えりさんの作品
再会 その2
彼の犯した罪は、アルバイト先の少年を仲間と呼び出し、二時間近くも暴行を加え、
死に至らしめたものだった。
殺された少年は障害を持っていて、ほとんど抵抗できなかったという。
彼は二年間少年院に入った。殺された少年の親には「心から反省します」という手紙を書いたが、
一方で友人に「早く出て遊びたい」と手紙を出していたことがわかり、
マスコミに批判されていた。
その手紙には「結局強いものが勝つ。
やったもん勝ち」とおどけて書かれていた。
なにが彼をそうさせたのか、マスコミは現代の狂気と騒いだが、それは毎日のように
起きるひどい事件のひとつとして、埋もれてしまった。
えりは裁判の証言台に立つ自分を妄想した。
なぜ彼がそういう人間になったか、ですって?
それは、私の身体に刻み込まれた痣や傷の痕が説明してくれるでしょう。
いや、そうじゃない。
えりは頭の中で否定した。
私が、私たちが、抵抗することなく、奴隷であり続けたという過去。
奴隷の中には自ら氏を選んだものもいたが、その原因を、私たちの誰もが表沙汰にしなかった。

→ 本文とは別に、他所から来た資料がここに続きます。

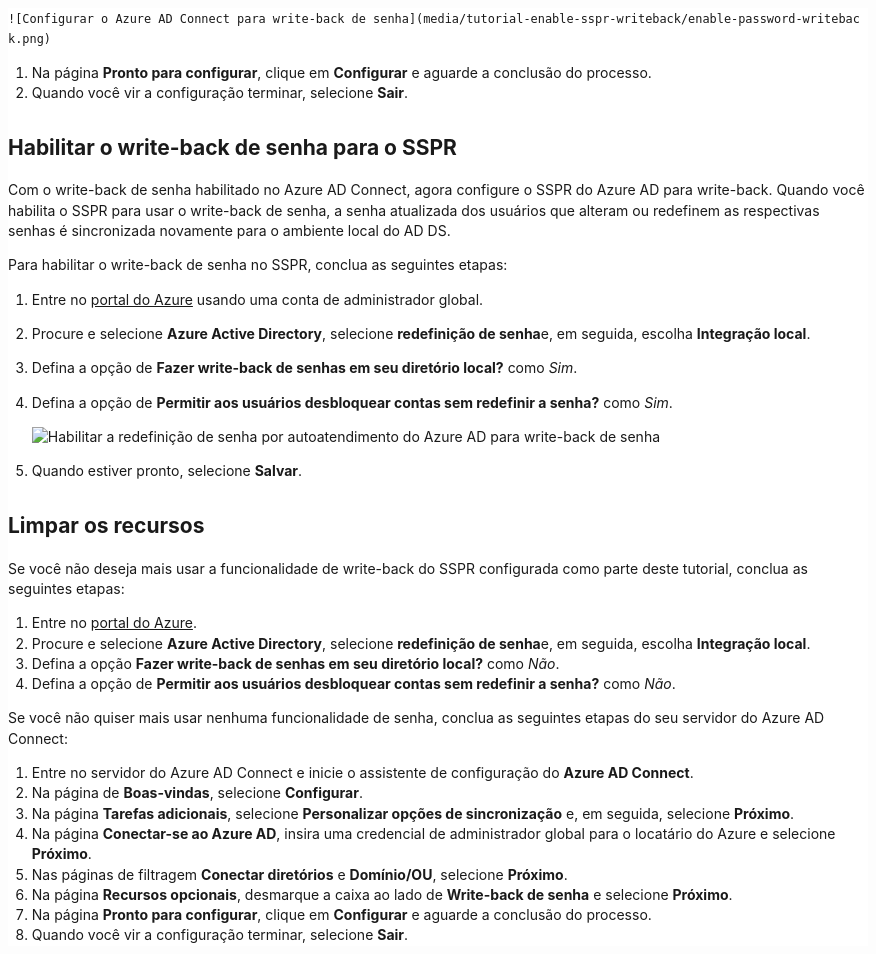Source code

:     ![Configurar o Azure AD Connect para write-back de senha](media/tutorial-enable-sspr-writeback/enable-password-writeback.png)

1. Na página **Pronto para configurar**, clique em **Configurar** e aguarde a conclusão do processo.
1. Quando você vir a configuração terminar, selecione **Sair**.

## <a name="enable-password-writeback-for-sspr"></a>Habilitar o write-back de senha para o SSPR

Com o write-back de senha habilitado no Azure AD Connect, agora configure o SSPR do Azure AD para write-back. Quando você habilita o SSPR para usar o write-back de senha, a senha atualizada dos usuários que alteram ou redefinem as respectivas senhas é sincronizada novamente para o ambiente local do AD DS.

Para habilitar o write-back de senha no SSPR, conclua as seguintes etapas:

1. Entre no [portal do Azure](https://portal.azure.com) usando uma conta de administrador global.
1. Procure e selecione **Azure Active Directory**, selecione **redefinição de senha**e, em seguida, escolha **Integração local**.
1. Defina a opção de **Fazer write-back de senhas em seu diretório local?** como *Sim*.
1. Defina a opção de **Permitir aos usuários desbloquear contas sem redefinir a senha?** como *Sim*.

    ![Habilitar a redefinição de senha por autoatendimento do Azure AD para write-back de senha](media/tutorial-enable-sspr-writeback/enable-sspr-writeback.png)

1. Quando estiver pronto, selecione **Salvar**.

## <a name="clean-up-resources"></a>Limpar os recursos

Se você não deseja mais usar a funcionalidade de write-back do SSPR configurada como parte deste tutorial, conclua as seguintes etapas:

1. Entre no [portal do Azure](https://portal.azure.com).
1. Procure e selecione **Azure Active Directory**, selecione **redefinição de senha**e, em seguida, escolha **Integração local**.
1. Defina a opção **Fazer write-back de senhas em seu diretório local?** como *Não*.
1. Defina a opção de **Permitir aos usuários desbloquear contas sem redefinir a senha?** como *Não*.

Se você não quiser mais usar nenhuma funcionalidade de senha, conclua as seguintes etapas do seu servidor do Azure AD Connect:

1. Entre no servidor do Azure AD Connect e inicie o assistente de configuração do **Azure AD Connect**.
1. Na página de **Boas-vindas**, selecione **Configurar**.
1. Na página **Tarefas adicionais**, selecione **Personalizar opções de sincronização** e, em seguida, selecione **Próximo**.
1. Na página **Conectar-se ao Azure AD**, insira uma credencial de administrador global para o locatário do Azure e selecione **Próximo**.
1. Nas páginas de filtragem **Conectar diretórios** e **Domínio/OU**, selecione **Próximo**.
1. Na página **Recursos opcionais**, desmarque a caixa ao lado de **Write-back de senha** e selecione **Próximo**.
1. Na página **Pronto para configurar**, clique em **Configurar** e aguarde a conclusão do processo.
1. Quando você vir a configuração terminar, selecione **Sair**.
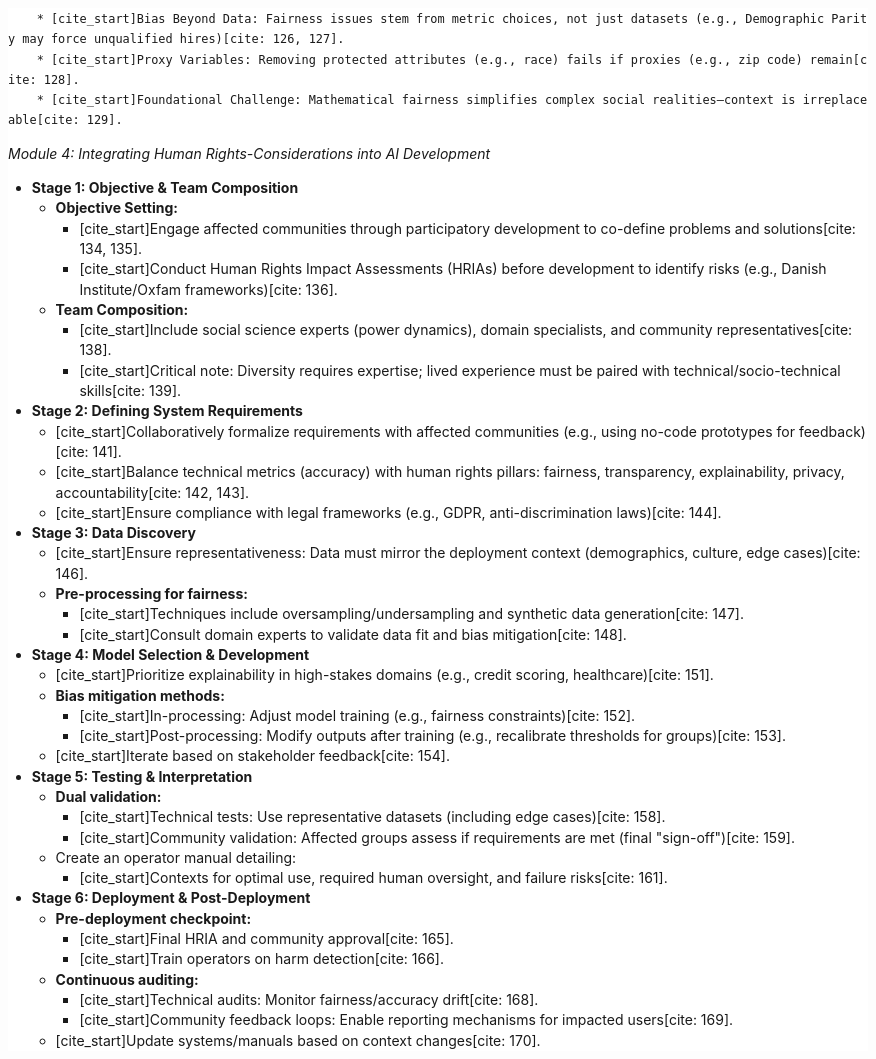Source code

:         * [cite_start]Bias Beyond Data: Fairness issues stem from metric choices, not just datasets (e.g., Demographic Parity may force unqualified hires)[cite: 126, 127].
        * [cite_start]Proxy Variables: Removing protected attributes (e.g., race) fails if proxies (e.g., zip code) remain[cite: 128].
        * [cite_start]Foundational Challenge: Mathematical fairness simplifies complex social realities—context is irreplaceable[cite: 129].

*Module 4: Integrating Human Rights-Considerations into AI Development*

* **Stage 1: Objective & Team Composition**
    * **Objective Setting:**
        * [cite_start]Engage affected communities through participatory development to co-define problems and solutions[cite: 134, 135].
        * [cite_start]Conduct Human Rights Impact Assessments (HRIAs) before development to identify risks (e.g., Danish Institute/Oxfam frameworks)[cite: 136].
    * **Team Composition:**
        * [cite_start]Include social science experts (power dynamics), domain specialists, and community representatives[cite: 138].
        * [cite_start]Critical note: Diversity requires expertise; lived experience must be paired with technical/socio-technical skills[cite: 139].
* **Stage 2: Defining System Requirements**
    * [cite_start]Collaboratively formalize requirements with affected communities (e.g., using no-code prototypes for feedback)[cite: 141].
    * [cite_start]Balance technical metrics (accuracy) with human rights pillars: fairness, transparency, explainability, privacy, accountability[cite: 142, 143].
    * [cite_start]Ensure compliance with legal frameworks (e.g., GDPR, anti-discrimination laws)[cite: 144].
* **Stage 3: Data Discovery**
    * [cite_start]Ensure representativeness: Data must mirror the deployment context (demographics, culture, edge cases)[cite: 146].
    * **Pre-processing for fairness:**
        * [cite_start]Techniques include oversampling/undersampling and synthetic data generation[cite: 147].
        * [cite_start]Consult domain experts to validate data fit and bias mitigation[cite: 148].
* **Stage 4: Model Selection & Development**
    * [cite_start]Prioritize explainability in high-stakes domains (e.g., credit scoring, healthcare)[cite: 151].
    * **Bias mitigation methods:**
        * [cite_start]In-processing: Adjust model training (e.g., fairness constraints)[cite: 152].
        * [cite_start]Post-processing: Modify outputs after training (e.g., recalibrate thresholds for groups)[cite: 153].
    * [cite_start]Iterate based on stakeholder feedback[cite: 154].
* **Stage 5: Testing & Interpretation**
    * **Dual validation:**
        * [cite_start]Technical tests: Use representative datasets (including edge cases)[cite: 158].
        * [cite_start]Community validation: Affected groups assess if requirements are met (final "sign-off")[cite: 159].
    * Create an operator manual detailing:
        * [cite_start]Contexts for optimal use, required human oversight, and failure risks[cite: 161].
* **Stage 6: Deployment & Post-Deployment**
    * **Pre-deployment checkpoint:**
        * [cite_start]Final HRIA and community approval[cite: 165].
        * [cite_start]Train operators on harm detection[cite: 166].
    * **Continuous auditing:**
        * [cite_start]Technical audits: Monitor fairness/accuracy drift[cite: 168].
        * [cite_start]Community feedback loops: Enable reporting mechanisms for impacted users[cite: 169].
    * [cite_start]Update systems/manuals based on context changes[cite: 170].
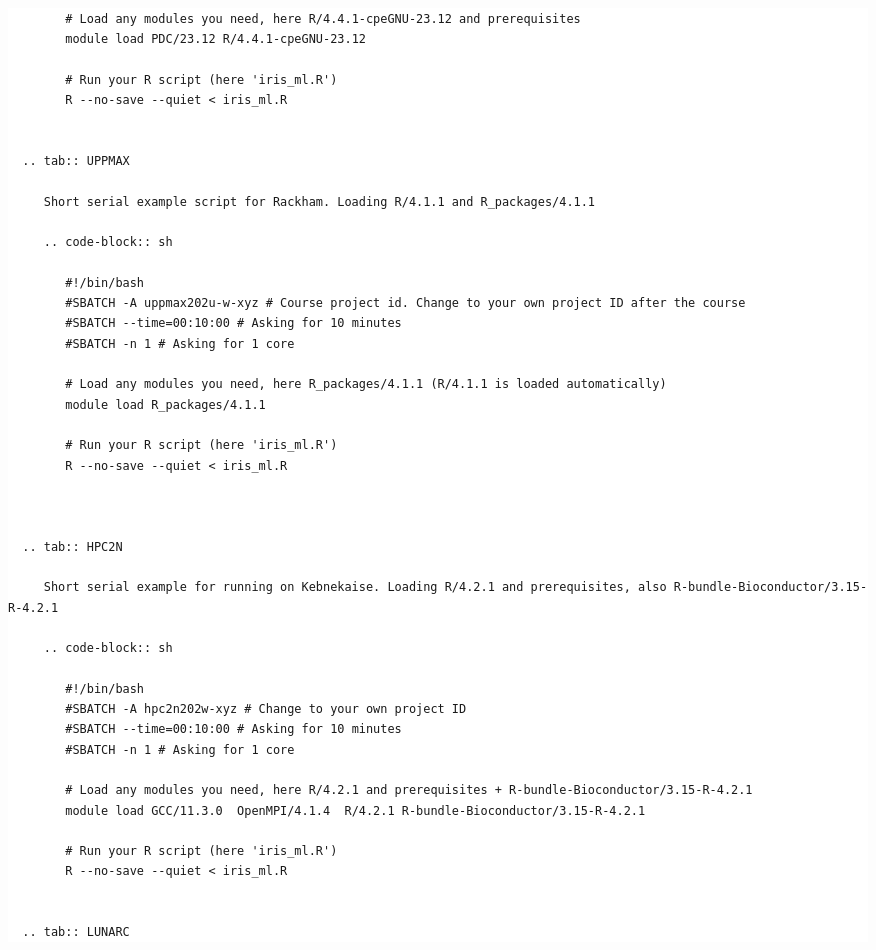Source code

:             # Load any modules you need, here R/4.4.1-cpeGNU-23.12 and prerequisites
            module load PDC/23.12 R/4.4.1-cpeGNU-23.12

            # Run your R script (here 'iris_ml.R')
            R --no-save --quiet < iris_ml.R


      .. tab:: UPPMAX

         Short serial example script for Rackham. Loading R/4.1.1 and R_packages/4.1.1

         .. code-block:: sh

            #!/bin/bash
            #SBATCH -A uppmax202u-w-xyz # Course project id. Change to your own project ID after the course
            #SBATCH --time=00:10:00 # Asking for 10 minutes
            #SBATCH -n 1 # Asking for 1 core

            # Load any modules you need, here R_packages/4.1.1 (R/4.1.1 is loaded automatically)
            module load R_packages/4.1.1

            # Run your R script (here 'iris_ml.R')
            R --no-save --quiet < iris_ml.R



      .. tab:: HPC2N

         Short serial example for running on Kebnekaise. Loading R/4.2.1 and prerequisites, also R-bundle-Bioconductor/3.15-R-4.2.1

         .. code-block:: sh

            #!/bin/bash
            #SBATCH -A hpc2n202w-xyz # Change to your own project ID
            #SBATCH --time=00:10:00 # Asking for 10 minutes
            #SBATCH -n 1 # Asking for 1 core

            # Load any modules you need, here R/4.2.1 and prerequisites + R-bundle-Bioconductor/3.15-R-4.2.1
            module load GCC/11.3.0  OpenMPI/4.1.4  R/4.2.1 R-bundle-Bioconductor/3.15-R-4.2.1

            # Run your R script (here 'iris_ml.R')
            R --no-save --quiet < iris_ml.R


      .. tab:: LUNARC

彼がそういう人間になった理由は、彼がもともとそういう人間だったから。
そして、人を虫けらみたいに扱って死に追いやっても、誰からもなんにも言われなかったということが、
彼に反省材料を与えなかった理由。
えりは、二時間もかけて嬲られ続けた少年の一部始終をネットの資料で読んだ。
読まなければいけないと思った。